What commenced that cold January morning might have seemed a nightmare to the uninformed. To Higgins and Lucas and others, it was the fruition of a dream. What had been to locals Higgins’ folly became a transformative event for Southeastern Texas, which was baptized in oil. It meant boomtowns and wildcatters and a rough, uneven frontier explosion in population and development.

But Spindletop was not merely a matter of what but also when: 1901, when horseless carriages were about to take hold and oil became not merely something to put in your lamps but something to fuel your new-fangled automobile. Spindletop ushered in the oil age for the U.S. and for Texas.

For this city, it would mean refineries and pipelines and ports. It would make Port Arthur something that even Arthur Stilwell, its founder, had not envisioned.

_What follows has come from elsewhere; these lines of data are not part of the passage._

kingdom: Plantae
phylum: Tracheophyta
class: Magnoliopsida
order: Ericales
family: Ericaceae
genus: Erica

Last Jan. 10, we sat with Troy Gray, director of Spindletop Gladys City Boomtown Museum on the Lamar University campus, to talk about the impact and of the gusher and what it meant to this region. We sat in the Log Cabin Saloon, as wildcatters and conmen and entrepreneurs might have in those days, when lodging was so scarce that people rented barber’s chairs overnight to catch some sleep.

The museum and grounds, which present the Spindletop experience today, has enjoyed some tourism resurgence in recent years, lending insights into what the frenetic local life was like 118 years back. If you haven’t gone, you should.

It tells not only a story about oil but about what oil can mean to people: those who dream, those who prosper, those who lose.

It may bear little resemblance to the energy industry of today, a story being told in this area in petrochemicals and liquefied natural gas and massive tankers. But it points to the origin of the dreams, about the people who made them happen.

It’s as close as Spindletop, on Jimmy Simmons Boulevard.